En relisant l’ouvrage de Pierre Seghers, La Résistance et ses poètes – je ne sais trop pourquoi –  je retrouve un poème de Georges Ribemont-Dessaignes (1884-1974) publié dans Fontaine (Alger) en décembre 1941 intitulé LE PEUPLE À QUI JE SUIS LIÉ.

Puisque l’on invoque et convoque le “Peuple”, je ne résiste pas à la tentation d’accrocher ce poète et ce poème à l’actualité et d’en confier leurs vertus à cette humble publication

 

LE PEUPLE À QUI JE SUIS LIÉ

 

Ô peuple bien-aimé, qu’es-tu donc grande âme,

Fleur incertaine et flottante de derrière les yeux

Au suc né par cent racines de la pierre

Quand coulent mille sources invisibles sous la terre.

 

Un accordéon traîne dans un bistrot

Où l’amour s’amasse dans les verres de fine,

Des heures de septembre battent le blé,

Dans une cour de ferme un rire bat la liberté.

 

N’est-ce que cela, mes frères, je vous aime,

Et je vous aime et je vous hais comme on se hait soi-même.

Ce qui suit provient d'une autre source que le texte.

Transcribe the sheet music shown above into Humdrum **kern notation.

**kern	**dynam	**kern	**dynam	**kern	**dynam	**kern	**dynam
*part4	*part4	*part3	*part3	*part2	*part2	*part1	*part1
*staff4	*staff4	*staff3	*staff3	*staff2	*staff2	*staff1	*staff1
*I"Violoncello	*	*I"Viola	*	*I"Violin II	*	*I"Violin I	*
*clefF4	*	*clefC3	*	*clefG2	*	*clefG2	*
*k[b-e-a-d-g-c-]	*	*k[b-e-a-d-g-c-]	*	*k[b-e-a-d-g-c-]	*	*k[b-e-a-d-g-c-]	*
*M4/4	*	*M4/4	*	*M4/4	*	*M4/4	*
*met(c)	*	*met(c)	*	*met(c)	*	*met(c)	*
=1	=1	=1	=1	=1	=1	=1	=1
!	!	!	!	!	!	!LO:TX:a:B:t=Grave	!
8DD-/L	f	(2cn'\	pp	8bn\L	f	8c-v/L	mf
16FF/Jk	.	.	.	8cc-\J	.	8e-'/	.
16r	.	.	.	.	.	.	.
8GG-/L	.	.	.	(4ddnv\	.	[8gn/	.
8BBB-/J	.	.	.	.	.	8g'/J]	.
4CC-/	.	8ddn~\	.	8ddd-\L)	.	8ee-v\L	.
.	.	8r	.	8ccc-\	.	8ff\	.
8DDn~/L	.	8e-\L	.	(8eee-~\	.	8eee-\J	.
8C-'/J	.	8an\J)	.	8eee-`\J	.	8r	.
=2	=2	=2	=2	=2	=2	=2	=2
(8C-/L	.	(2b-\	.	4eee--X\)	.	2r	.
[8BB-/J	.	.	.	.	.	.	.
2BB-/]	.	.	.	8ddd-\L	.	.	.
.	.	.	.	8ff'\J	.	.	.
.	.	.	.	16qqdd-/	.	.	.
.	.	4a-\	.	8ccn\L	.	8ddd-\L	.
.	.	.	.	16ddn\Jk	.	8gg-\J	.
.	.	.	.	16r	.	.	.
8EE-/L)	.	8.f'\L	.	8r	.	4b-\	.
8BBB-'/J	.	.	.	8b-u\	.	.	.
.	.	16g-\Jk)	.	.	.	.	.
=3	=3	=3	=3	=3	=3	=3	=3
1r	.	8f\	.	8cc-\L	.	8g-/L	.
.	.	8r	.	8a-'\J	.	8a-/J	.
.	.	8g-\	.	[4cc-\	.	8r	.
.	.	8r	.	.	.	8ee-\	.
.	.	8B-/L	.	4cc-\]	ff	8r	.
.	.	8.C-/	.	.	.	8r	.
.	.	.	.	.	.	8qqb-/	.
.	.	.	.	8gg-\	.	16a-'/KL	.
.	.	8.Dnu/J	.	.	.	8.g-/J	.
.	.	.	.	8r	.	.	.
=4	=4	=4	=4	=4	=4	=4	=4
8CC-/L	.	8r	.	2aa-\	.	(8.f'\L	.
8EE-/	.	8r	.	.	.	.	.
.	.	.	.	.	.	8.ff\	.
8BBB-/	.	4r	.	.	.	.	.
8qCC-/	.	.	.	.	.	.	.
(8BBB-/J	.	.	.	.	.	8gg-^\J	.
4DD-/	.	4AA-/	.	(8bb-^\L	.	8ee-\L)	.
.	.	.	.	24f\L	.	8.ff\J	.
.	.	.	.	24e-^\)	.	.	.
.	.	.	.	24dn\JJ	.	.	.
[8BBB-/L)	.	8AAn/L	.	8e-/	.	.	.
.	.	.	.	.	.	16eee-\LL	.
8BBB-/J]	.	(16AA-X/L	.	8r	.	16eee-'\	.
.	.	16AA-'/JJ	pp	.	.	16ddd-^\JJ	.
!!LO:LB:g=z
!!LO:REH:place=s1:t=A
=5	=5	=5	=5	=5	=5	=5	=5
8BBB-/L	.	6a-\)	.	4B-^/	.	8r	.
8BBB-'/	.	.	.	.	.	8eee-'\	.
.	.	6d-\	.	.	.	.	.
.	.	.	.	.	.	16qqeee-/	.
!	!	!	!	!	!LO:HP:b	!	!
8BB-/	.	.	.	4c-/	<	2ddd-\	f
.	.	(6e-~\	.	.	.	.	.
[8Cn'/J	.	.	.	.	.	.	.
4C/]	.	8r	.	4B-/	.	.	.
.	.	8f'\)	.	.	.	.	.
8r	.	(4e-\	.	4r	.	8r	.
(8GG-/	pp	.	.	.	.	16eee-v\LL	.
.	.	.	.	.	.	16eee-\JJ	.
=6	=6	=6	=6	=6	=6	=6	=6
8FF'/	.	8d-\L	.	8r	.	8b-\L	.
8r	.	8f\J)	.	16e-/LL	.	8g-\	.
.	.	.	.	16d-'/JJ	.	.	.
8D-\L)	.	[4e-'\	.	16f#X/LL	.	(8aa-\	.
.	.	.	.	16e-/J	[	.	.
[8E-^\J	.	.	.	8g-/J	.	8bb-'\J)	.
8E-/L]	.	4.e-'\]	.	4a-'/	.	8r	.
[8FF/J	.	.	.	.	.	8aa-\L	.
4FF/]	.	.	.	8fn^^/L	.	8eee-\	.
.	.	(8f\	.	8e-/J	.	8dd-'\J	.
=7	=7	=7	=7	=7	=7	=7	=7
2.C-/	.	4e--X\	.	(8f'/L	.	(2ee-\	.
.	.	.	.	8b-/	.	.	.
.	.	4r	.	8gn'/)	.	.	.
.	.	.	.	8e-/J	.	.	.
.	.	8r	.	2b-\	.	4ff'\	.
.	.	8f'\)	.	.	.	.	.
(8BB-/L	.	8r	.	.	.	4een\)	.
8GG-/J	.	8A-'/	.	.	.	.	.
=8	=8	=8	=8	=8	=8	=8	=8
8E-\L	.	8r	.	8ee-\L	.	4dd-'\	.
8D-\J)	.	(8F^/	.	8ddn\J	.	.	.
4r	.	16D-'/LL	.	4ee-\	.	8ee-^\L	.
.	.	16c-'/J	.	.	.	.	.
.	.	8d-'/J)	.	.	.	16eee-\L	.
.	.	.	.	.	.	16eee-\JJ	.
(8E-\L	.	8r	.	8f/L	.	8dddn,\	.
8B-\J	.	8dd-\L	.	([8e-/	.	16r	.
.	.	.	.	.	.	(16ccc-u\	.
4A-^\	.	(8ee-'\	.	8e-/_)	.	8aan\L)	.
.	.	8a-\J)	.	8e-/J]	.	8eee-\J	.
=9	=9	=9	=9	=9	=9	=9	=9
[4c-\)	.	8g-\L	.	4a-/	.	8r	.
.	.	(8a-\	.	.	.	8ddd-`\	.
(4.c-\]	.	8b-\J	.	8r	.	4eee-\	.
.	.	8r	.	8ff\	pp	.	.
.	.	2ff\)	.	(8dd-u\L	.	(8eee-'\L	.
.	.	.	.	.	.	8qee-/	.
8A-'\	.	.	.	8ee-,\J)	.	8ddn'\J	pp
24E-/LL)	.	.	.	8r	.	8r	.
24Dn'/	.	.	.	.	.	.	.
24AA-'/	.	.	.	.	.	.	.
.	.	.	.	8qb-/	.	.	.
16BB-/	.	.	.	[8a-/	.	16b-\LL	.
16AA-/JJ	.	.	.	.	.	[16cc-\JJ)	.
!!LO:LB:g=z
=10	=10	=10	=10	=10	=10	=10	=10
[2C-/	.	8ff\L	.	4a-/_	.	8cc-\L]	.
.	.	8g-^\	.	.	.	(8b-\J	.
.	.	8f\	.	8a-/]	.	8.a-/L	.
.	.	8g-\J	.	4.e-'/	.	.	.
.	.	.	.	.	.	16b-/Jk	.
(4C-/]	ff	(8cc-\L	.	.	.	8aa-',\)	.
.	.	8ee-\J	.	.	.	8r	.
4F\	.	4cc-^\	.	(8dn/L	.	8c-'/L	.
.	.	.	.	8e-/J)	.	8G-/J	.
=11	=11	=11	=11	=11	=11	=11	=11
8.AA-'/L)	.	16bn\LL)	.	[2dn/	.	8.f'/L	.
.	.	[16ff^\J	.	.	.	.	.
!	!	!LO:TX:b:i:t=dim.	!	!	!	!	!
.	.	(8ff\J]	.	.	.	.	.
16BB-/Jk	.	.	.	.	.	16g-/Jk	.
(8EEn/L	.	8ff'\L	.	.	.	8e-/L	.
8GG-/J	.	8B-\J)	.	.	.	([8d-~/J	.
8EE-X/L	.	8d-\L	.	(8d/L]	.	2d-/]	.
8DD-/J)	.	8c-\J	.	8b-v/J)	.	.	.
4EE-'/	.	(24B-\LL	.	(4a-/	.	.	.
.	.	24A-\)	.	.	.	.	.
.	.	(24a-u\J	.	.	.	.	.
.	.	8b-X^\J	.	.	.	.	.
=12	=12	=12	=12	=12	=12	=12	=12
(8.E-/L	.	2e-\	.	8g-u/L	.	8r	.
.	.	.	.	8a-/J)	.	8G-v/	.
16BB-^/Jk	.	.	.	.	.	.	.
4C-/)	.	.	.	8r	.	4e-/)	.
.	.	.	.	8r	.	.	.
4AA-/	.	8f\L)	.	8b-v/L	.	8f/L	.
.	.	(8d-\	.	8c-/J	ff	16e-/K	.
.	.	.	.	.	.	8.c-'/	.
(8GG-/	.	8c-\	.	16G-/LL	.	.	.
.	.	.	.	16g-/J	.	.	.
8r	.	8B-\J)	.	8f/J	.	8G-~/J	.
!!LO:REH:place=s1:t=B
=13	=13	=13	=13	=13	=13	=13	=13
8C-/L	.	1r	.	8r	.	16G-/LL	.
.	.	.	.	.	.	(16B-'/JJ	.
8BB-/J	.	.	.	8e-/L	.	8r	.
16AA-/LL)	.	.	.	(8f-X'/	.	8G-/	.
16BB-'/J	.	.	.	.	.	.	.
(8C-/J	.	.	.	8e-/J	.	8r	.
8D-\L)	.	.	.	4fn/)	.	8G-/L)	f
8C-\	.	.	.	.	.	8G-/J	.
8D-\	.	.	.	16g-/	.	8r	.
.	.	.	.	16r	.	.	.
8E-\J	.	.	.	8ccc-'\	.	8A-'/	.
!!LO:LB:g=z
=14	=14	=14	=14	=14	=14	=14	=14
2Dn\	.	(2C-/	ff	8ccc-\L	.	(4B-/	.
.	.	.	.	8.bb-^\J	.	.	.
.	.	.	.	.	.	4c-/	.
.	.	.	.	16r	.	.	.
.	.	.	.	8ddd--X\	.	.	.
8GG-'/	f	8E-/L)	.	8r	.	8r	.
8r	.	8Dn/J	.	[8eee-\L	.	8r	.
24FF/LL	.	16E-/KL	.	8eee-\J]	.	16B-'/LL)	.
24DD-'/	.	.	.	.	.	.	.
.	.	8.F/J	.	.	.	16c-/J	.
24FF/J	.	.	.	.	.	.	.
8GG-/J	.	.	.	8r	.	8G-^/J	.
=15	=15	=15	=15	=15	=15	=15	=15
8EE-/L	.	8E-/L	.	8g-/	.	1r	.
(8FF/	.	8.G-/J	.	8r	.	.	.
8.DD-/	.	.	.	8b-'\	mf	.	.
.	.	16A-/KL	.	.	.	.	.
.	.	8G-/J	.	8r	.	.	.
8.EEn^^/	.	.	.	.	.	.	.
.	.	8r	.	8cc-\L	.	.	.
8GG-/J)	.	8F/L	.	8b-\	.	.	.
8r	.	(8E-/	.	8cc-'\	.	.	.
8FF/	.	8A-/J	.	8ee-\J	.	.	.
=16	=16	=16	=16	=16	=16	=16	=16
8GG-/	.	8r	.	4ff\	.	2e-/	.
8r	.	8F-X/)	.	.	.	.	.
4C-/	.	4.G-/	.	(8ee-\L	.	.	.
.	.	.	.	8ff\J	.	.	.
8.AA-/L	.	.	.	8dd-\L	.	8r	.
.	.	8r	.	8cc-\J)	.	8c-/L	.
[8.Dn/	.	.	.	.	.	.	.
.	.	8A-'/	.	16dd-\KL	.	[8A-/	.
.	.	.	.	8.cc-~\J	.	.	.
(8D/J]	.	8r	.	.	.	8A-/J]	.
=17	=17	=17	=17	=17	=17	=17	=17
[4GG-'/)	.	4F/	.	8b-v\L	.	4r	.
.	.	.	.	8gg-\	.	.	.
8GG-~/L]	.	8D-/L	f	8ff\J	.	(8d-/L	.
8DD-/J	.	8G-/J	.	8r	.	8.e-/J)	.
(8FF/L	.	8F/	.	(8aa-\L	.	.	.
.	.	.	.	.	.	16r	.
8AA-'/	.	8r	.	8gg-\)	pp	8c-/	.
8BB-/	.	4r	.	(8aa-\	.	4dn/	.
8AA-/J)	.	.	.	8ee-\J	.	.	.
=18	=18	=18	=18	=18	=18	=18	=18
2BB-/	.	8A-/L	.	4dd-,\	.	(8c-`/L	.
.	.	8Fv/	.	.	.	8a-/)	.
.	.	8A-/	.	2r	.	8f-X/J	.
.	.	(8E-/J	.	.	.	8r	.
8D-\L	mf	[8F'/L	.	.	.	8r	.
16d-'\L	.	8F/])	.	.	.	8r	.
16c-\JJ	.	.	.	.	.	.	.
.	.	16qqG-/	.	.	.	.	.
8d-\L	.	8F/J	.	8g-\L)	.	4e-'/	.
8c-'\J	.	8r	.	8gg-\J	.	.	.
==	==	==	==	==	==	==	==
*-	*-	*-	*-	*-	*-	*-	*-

Mais nous voici au triste jour des miroirs

Qui cachent au témoin l’espoir même de son image.

 

Rien ne sert de frapper à sa ressemblance.

Qui es-tu, voyageur? Mais qui donnera la réponse

Au peuple abattu sur les bords des fossés

Où gémissent es petits enfants sans mère et sans âme?

 

Et cependant toujours se lève l’aurore

Sur les villages nus que les étoiles ont vêtus

Dans la rue aux ténèbres je laisserai

Mon coeur battre chaque soir au coeur de chaque volet.

 

La femme se courbe aux soucis du ménage

Et toujours nous verrons germer les printemps de la terre

Et l’incertain charbon d’un esprit toujours

Cherche son feu sous les cendres de l’amour.

 

Mais qu’est-il arrivé, mes amis sans larmes,

O peuple abattu dont on a coupé la chevelure?

Quelque chose grésille à ton ombre et fume

Qui s’élève en volute, ô peuple, qu’es-tu donc, grande âme?